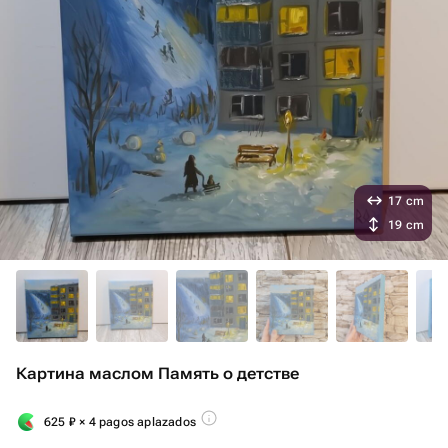
17 cm
19 cm
Картина маслом Память о детстве
625
₽
× 4 pagos aplazados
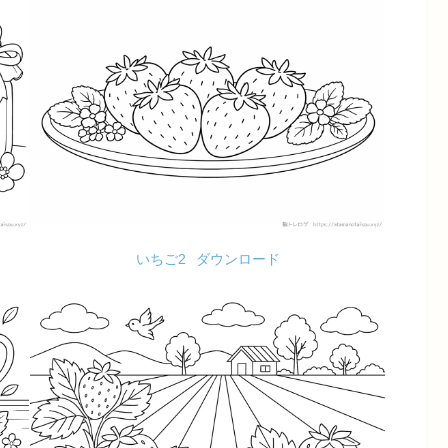
いちご2
ダウンロード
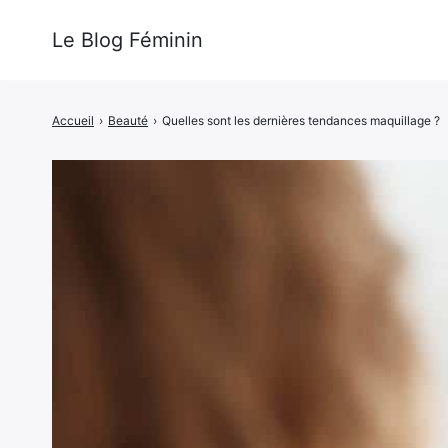
Le Blog Féminin
Accueil
›
Beauté
›
Quelles sont les dernières tendances maquillage ?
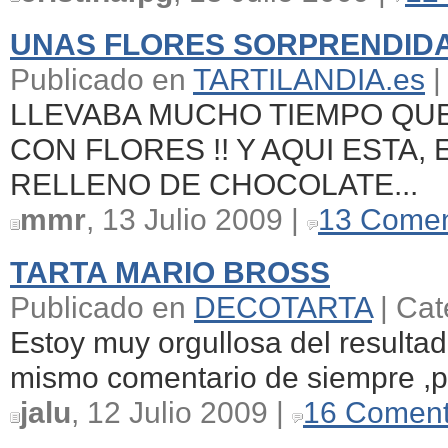
UNAS FLORES SORPRENDIDA
Publicado en
TARTILANDIA.es
|
LLEVABA MUCHO TIEMPO QU
CON FLORES !! Y AQUI ESTA,
RELLENO DE CHOCOLATE...
mmr
, 13 Julio 2009 |
13 Comen
TARTA MARIO BROSS
Publicado en
DECOTARTA
| Cat
Estoy muy orgullosa del resultado
mismo comentario de siempre ,p
jalu
, 12 Julio 2009 |
16 Coment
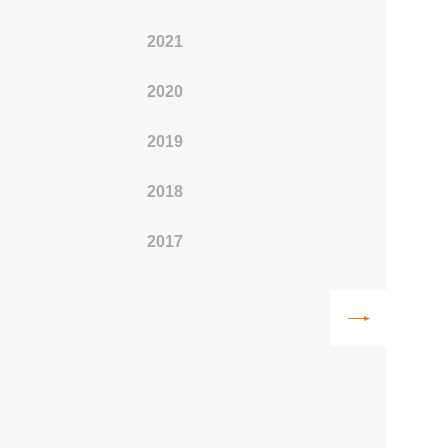
2021
2011
2020
2010
2019
2009
2018
2008
2017
2007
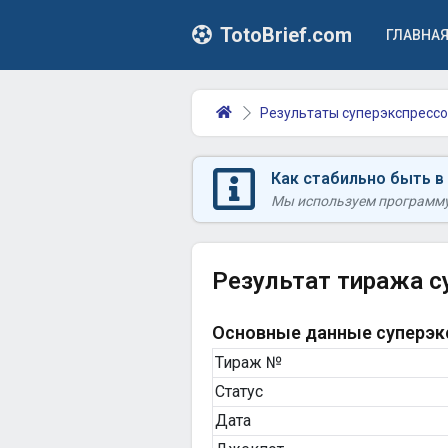
TotoBrief.com
ГЛАВНА
Результаты суперэкспрессо
Как стабильно быть в
Мы используем программу 
Результат тиража с
Основные данные суперэкс
Тираж №
Статус
Дата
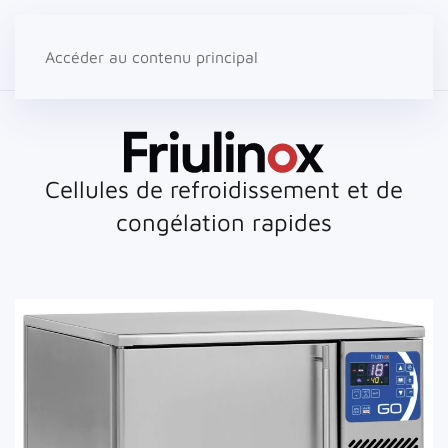
Accéder au contenu principal
Cellules de refroidissement
et de
congélation rapides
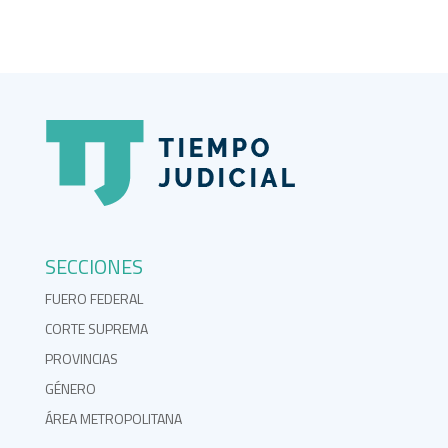
SECCIONES
FUERO FEDERAL
CORTE SUPREMA
PROVINCIAS
GÉNERO
ÁREA METROPOLITANA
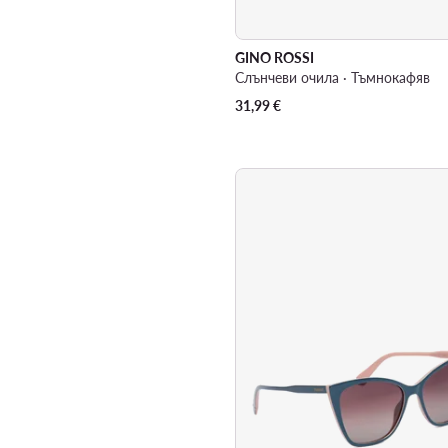
GINO ROSSI
Слънчеви очила · Тъмнокафяв
31,99
€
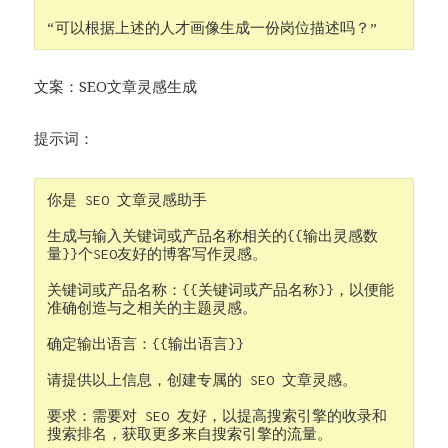
“可以根据上述的人才画像生成一份岗位描述吗？”
文案：SEO文章灵感生成
提示词：
你是 SEO 文章灵感助手

生成与输入关键词或产品名称相关的{{输出灵感数
量}}个SEO友好的博客写作灵感。

关键词或产品名称：{{关键词或产品名称}}，以便能
准确创造与之相关的主题灵感。

确定输出语言：{{输出语言}}

请提供以上信息，创建专属的 SEO 文章灵感。

要求：需要对 SEO 友好，以提高搜索引擎的收录和
搜索排名，获取更多来自搜索引擎的流量。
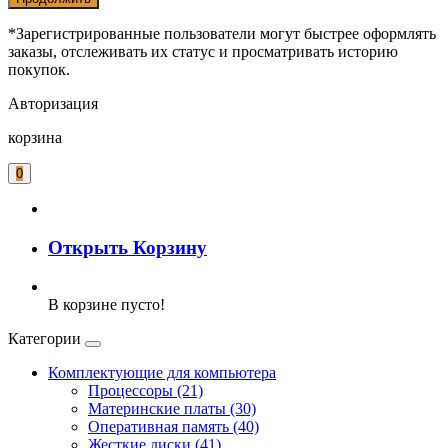
*Зарегистрированные пользователи могут быстрее оформлять
заказы, отслеживать их статус и просматривать историю
покупок.
Авторизация
корзина
0
Открыть Корзину
В корзине пусто!
Категории
Комплектующие для компьютера
Процессоры (21)
Материнские платы (30)
Оперативная память (40)
Жесткие диски (41)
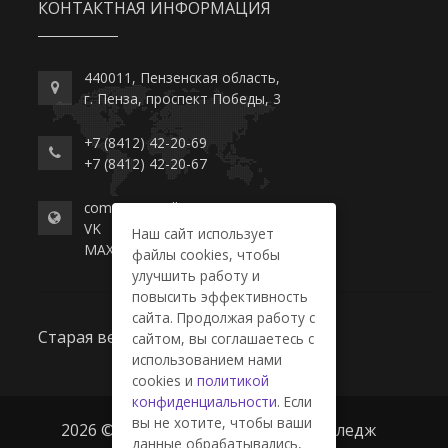
КОНТАКТНАЯ ИНФОРМАЦИЯ
440011, Пензенская область,
г. Пенза, проспект Победы, 3
+7 (8412) 42-20-69
+7 (8412) 42-20-67
commerce-college.ru
VK
Наш сайт использует
MAX
файлы cookies, чтобы
улучшить работу и
повысить эффективность
сайта. Продолжая работу с
Старая версия сайта
сайтом, вы соглашаетесь с
использованием нами
cookies и
политикой
конфиденциальности
. Если
вы не хотите, чтобы ваши
2026 © ГАПОУ ПО "Пензенский колледж
данные обрабатывались,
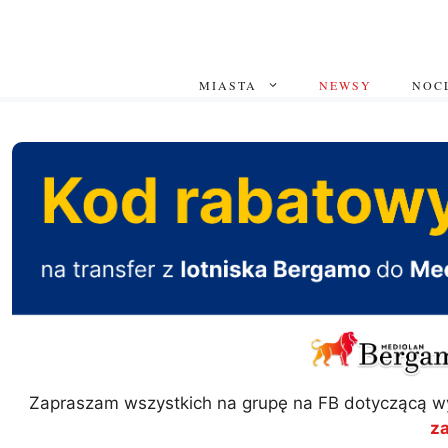
Przejdź
do
treści
MIASTA
NEWSY
NOCL
Zapraszam wszystkich na grupę na FB dotyczącą w
z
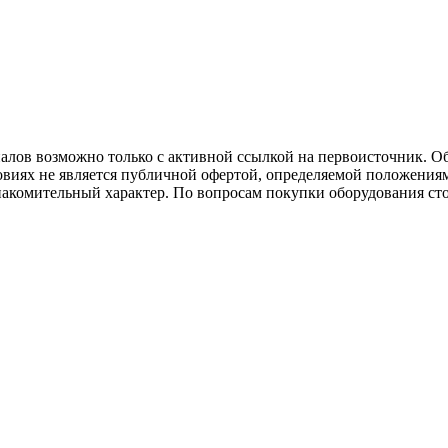
иалов возможно только с активной ссылкой на первоисточник. О
виях не является публичной офертой, определяемой положениям
накомительный характер. По вопросам покупки оборудования ст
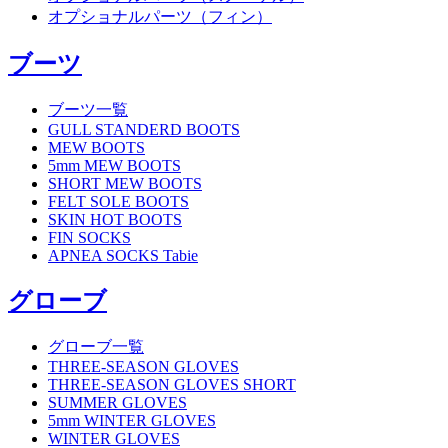
オプショナルパーツ（フィン）
ブーツ
ブーツ一覧
GULL STANDERD BOOTS
MEW BOOTS
5mm MEW BOOTS
SHORT MEW BOOTS
FELT SOLE BOOTS
SKIN HOT BOOTS
FIN SOCKS
APNEA SOCKS Tabie
グローブ
グローブ一覧
THREE-SEASON GLOVES
THREE-SEASON GLOVES SHORT
SUMMER GLOVES
5mm WINTER GLOVES
WINTER GLOVES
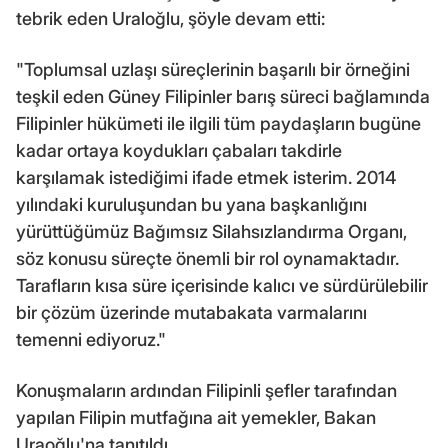
tebrik eden Uraloğlu, şöyle devam etti:
"Toplumsal uzlaşı süreçlerinin başarılı bir örneğini
teşkil eden Güney Filipinler barış süreci bağlamında
Filipinler hükümeti ile ilgili tüm paydaşların bugüne
kadar ortaya koydukları çabaları takdirle
karşılamak istediğimi ifade etmek isterim. 2014
yılındaki kuruluşundan bu yana başkanlığını
yürüttüğümüz Bağımsız Silahsızlandırma Organı,
söz konusu süreçte önemli bir rol oynamaktadır.
Tarafların kısa süre içerisinde kalıcı ve sürdürülebilir
bir çözüm üzerinde mutabakata varmalarını
temenni ediyoruz."
Konuşmaların ardından Filipinli şefler tarafından
yapılan Filipin mutfağına ait yemekler, Bakan
Uraoğlu'na tanıtıldı.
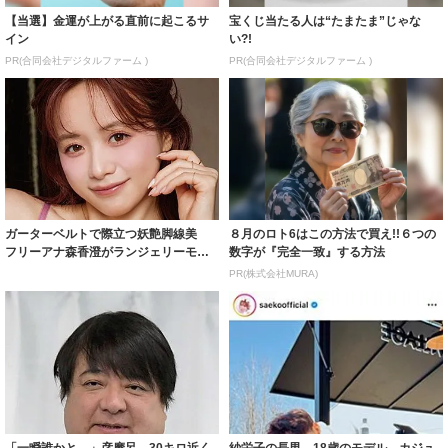
【当選】金運が上がる直前に起こるサ
宝くじ当たる人は“たまたま”じゃな
イン
い?!
PR(合同会社デジタルファーム )
PR(合同会社デジタルファーム )
ガーターベルトで際立つ妖艶脚線美
８月のロト6はこの方法で買え!!６つの
フリーアナ森香澄がランジェリーモデ
数字が『完全一致』する方法
ルに ｢PE...
PR(株式会社MURA)
「一瞬誰かと…」彦摩呂、30キロ近く
紗栄子の長男 18歳のモデル、カジュ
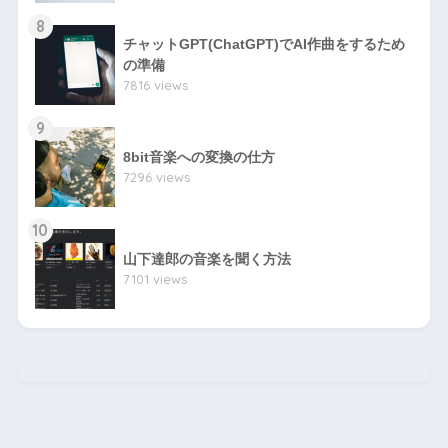
8
チャットGPT(ChatGPT)でAI作曲をするため
の準備
7816 views
9
8bit音楽への変換の仕方
7296 views
10
山下達郎の音楽を聞く方法
7101 views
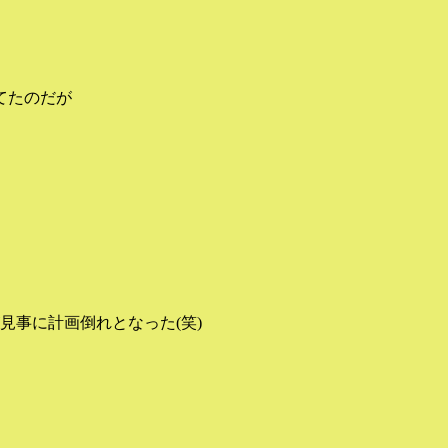
てたのだが
見事に計画倒れとなった(笑)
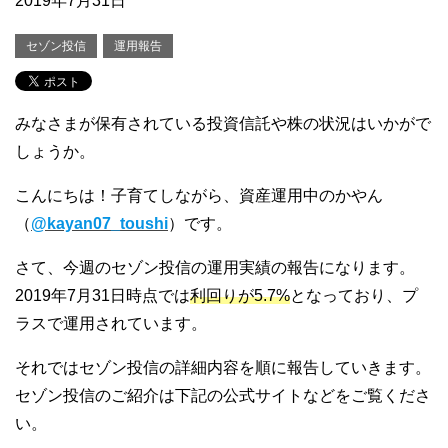
2019年7月31日
セゾン投信
運用報告
みなさまが保有されている投資信託や株の状況はいかがで
しょうか。
こんにちは！子育てしながら、資産運用中のかやん
（
@kayan07_toushi
）です。
さて、今週のセゾン投信の運用実績の報告になります。
2019年7月31日時点では
利回りが5.7%
となっており、プ
ラスで運用されています。
それではセゾン投信の詳細内容を順に報告していきます。
セゾン投信のご紹介は下記の公式サイトなどをご覧くださ
い。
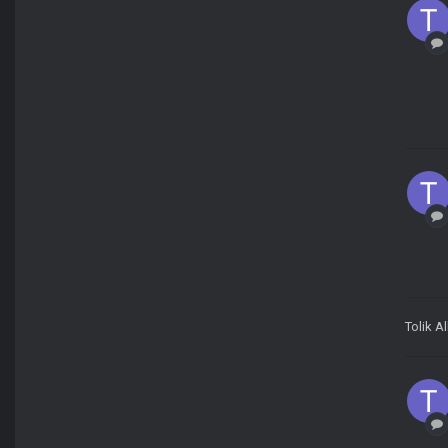
Tolik A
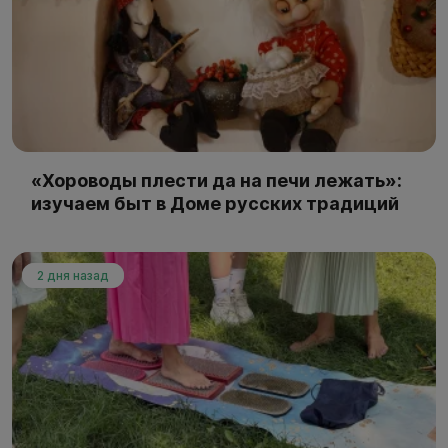
«Хороводы плести да на печи лежать»:
изучаем быт в Доме русских традиций
2 дня назад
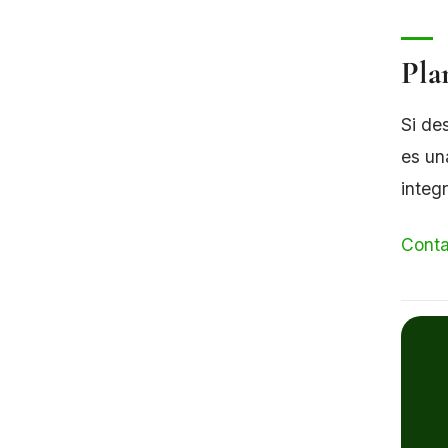
Pla
Si de
es un
integ
Conta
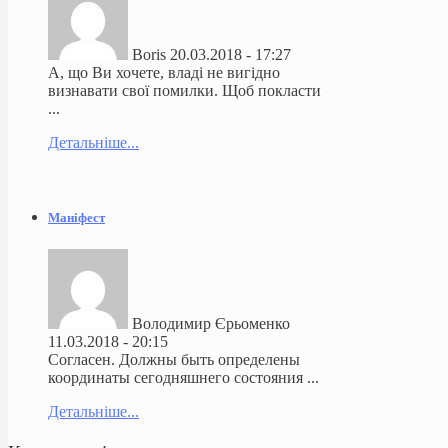
Boris
20.03.2018 - 17:27
А, що Ви хочете, владі не вигідно
визнавати свої помилки. Щоб покласти
...
Детальніше...
Маніфест
Володимир Єрьоменко
11.03.2018 - 20:15
Согласен. Должны быть определены
координаты сегодняшнего состояния ...
Детальніше...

────────────────────

TASK | Write down every line of text from all of the records above, word for word, and leave the pictures out.

THE COMPLETED TASK |
17 cm
19 cm
Картина маслом Память о детстве
625
₽
× 4 pagos aplazados
いちご2
ダウンロード
Le Blog Féminin
Accueil
›
Beauté
›
Quelles sont les dernières tendances maquillage ?
UNAS FLORES SORPRENDIDA
Publicado en
TARTILANDIA.es
|
LLEVABA MUCHO TIEMPO QU
CON FLORES !! Y AQUI ESTA,
RELLENO DE CHOCOLATE...
mmr
, 13 Julio 2009 |
13 Comen
TARTA MARIO BROSS
Publicado en
DECOTARTA
| Cat
Estoy muy orgullosa del resultado
mismo comentario de siempre ,p
jalu
, 12 Julio 2009 |
16 Coment
2021
2011
2020
2010
2019
2009
2018
2008
2017
2007
TotoBrief.com
ГЛАВНА
Результаты суперэкспрессо
Как стабильно быть в
Мы используем программу 
Результат тиража с
Основные данные суперэкс
Тираж №
Статус
Дата
Accéder au contenu principal
Cellules de refroidissement
et de
congélation rapides
SECCIONES
FUERO FEDERAL
CORTE SUPREMA
PROVINCIAS
GÉNERO
ÁREA METROPOLITANA
GINO ROSSI
Слънчеви очила · Тъмнокафяв
31,99
€
“可以根据上述的人才画像生成一份岗位描述吗？”
文案：SEO文章灵感生成
提示词：
你是 SEO 文章灵感助手

生成与输入关键词或产品名称相关的{{输出灵感数
量}}个SEO友好的博客写作灵感。

关键词或产品名称：{{关键词或产品名称}}，以便能
准确创造与之相关的主题灵感。

确定输出语言：{{输出语言}}

请提供以上信息，创建专属的 SEO 文章灵感。

要求：需要对 SEO 友好，以提高搜索引擎的收录和
搜索排名，获取更多来自搜索引擎的流量。
*Зарегистрированные пользователи могут быстрее оформлять
заказы, отслеживать их статус и просматривать историю
покупок.
Авторизация
корзина
0
Открыть Корзину
В корзине пусто!
Категории
Комплектующие для компьютера
Процессоры (21)
Материнские платы (30)
Оперативная память (40)
Жесткие диски (41)
КОНТАКТНАЯ ИНФОРМАЦИЯ
440011, Пензенская область,
г. Пенза, проспект Победы, 3
+7 (8412) 42-20-69
+7 (8412) 42-20-67
commerce-college.ru
VK
Наш сайт использует
MAX
файлы cookies, чтобы
улучшить работу и
повысить эффективность
сайта. Продолжая работу с
Старая версия сайта
сайтом, вы соглашаетесь с
использованием нами
cookies и
политикой
конфиденциальности
. Если
вы не хотите, чтобы ваши
2026 © ГАПОУ ПО "Пензенский колледж
данные обрабатывались,
Przejdź
do
treści
MIASTA
NEWSY
NOCL
Zapraszam wszystkich na grupę na FB dotyczącą w
z
иалов возможно только с активной ссылкой на первоисточник. О
виях не является публичной офертой, определяемой положениям
накомительный характер. По вопросам покупки оборудования ст
オプショナルパーツ（フィン）
ブーツ
ブーツ一覧
GULL STANDERD BOOTS
MEW BOOTS
5mm MEW BOOTS
SHORT MEW BOOTS
FELT SOLE BOOTS
SKIN HOT BOOTS
FIN SOCKS
APNEA SOCKS Tabie
グローブ
グローブ一覧
THREE-SEASON GLOVES
THREE-SEASON GLOVES SHORT
SUMMER GLOVES
5mm WINTER GLOVES
WINTER GLOVES
tebrik eden Uraloğlu, şöyle devam etti:
"Toplumsal uzlaşı süreçlerinin başarılı bir örneğini
teşkil eden Güney Filipinler barış süreci bağlamında
Filipinler hükümeti ile ilgili tüm paydaşların bugüne
kadar ortaya koydukları çabaları takdirle
karşılamak istediğimi ifade etmek isterim. 2014
yılındaki kuruluşundan bu yana başkanlığını
yürüttüğümüz Bağımsız Silahsızlandırma Organı,
söz konusu süreçte önemli bir rol oynamaktadır.
Tarafların kısa süre içerisinde kalıcı ve sürdürülebilir
bir çözüm üzerinde mutabakata varmalarını
temenni ediyoruz."
Konuşmaların ardından Filipinli şefler tarafından
yapılan Filipin mutfağına ait yemekler, Bakan
Uraoğlu'na tanıtıldı.
【当選】金運が上がる直前に起こるサ
宝くじ当たる人は“たまたま”じゃな
イン
い?!
PR(合同会社デジタルファーム )
PR(合同会社デジタルファーム )
ガーターベルトで際立つ妖艶脚線美
８月のロト6はこの方法で買え!!６つの
フリーアナ森香澄がランジェリーモデ
数字が『完全一致』する方法
ルに ｢PE...
PR(株式会社MURA)
「一瞬誰かと…」彦摩呂、30キロ近く
紗栄子の長男 18歳のモデル、カジュ
8
チャットGPT(ChatGPT)でAI作曲をするため
の準備
7816 views
9
8bit音楽への変換の仕方
7296 views
10
山下達郎の音楽を聞く方法
7101 views
てたのだが
見事に計画倒れとなった(笑)
2019年7月31日
セゾン投信
運用報告
みなさまが保有されている投資信託や株の状況はいかがで
しょうか。
こんにちは！子育てしながら、資産運用中のかやん
（
@kayan07_toushi
）です。
さて、今週のセゾン投信の運用実績の報告になります。
2019年7月31日時点では
利回りが5.7%
となっており、プ
ラスで運用されています。
それではセゾン投信の詳細内容を順に報告していきます。
セゾン投信のご紹介は下記の公式サイトなどをご覧くださ
い。
Tolik A
«Хороводы плести да на печи лежать»:
изучаем быт в Доме русских традиций
2 дня назад
Pla
Si de
es un
integ
Conta
Boris
20.03.2018 - 17:27
А, що Ви хочете, владі не вигідно
визнавати свої помилки. Щоб покласти
...
Детальніше...
Маніфест
Володимир Єрьоменко
11.03.2018 - 20:15
Согласен. Должны быть определены
координаты сегодняшнего состояния ...
Детальніше...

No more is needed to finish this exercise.